Top of Dataset extract

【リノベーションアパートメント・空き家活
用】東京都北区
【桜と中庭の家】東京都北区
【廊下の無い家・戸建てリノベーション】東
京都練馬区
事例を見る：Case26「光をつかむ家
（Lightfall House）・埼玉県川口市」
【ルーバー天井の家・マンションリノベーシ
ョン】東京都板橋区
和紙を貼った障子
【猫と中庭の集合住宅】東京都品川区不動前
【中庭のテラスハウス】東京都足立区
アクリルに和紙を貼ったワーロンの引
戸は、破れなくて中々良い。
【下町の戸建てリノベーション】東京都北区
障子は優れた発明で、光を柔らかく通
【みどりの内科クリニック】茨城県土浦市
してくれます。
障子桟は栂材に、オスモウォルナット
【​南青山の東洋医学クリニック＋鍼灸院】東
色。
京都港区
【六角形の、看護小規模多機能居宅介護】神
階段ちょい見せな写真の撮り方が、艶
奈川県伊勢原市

Bottom of Dataset extract

Task prompt:
Going through the listing, tally each line that contains "東京都北区", then state the total with no other text.

Task solution:
3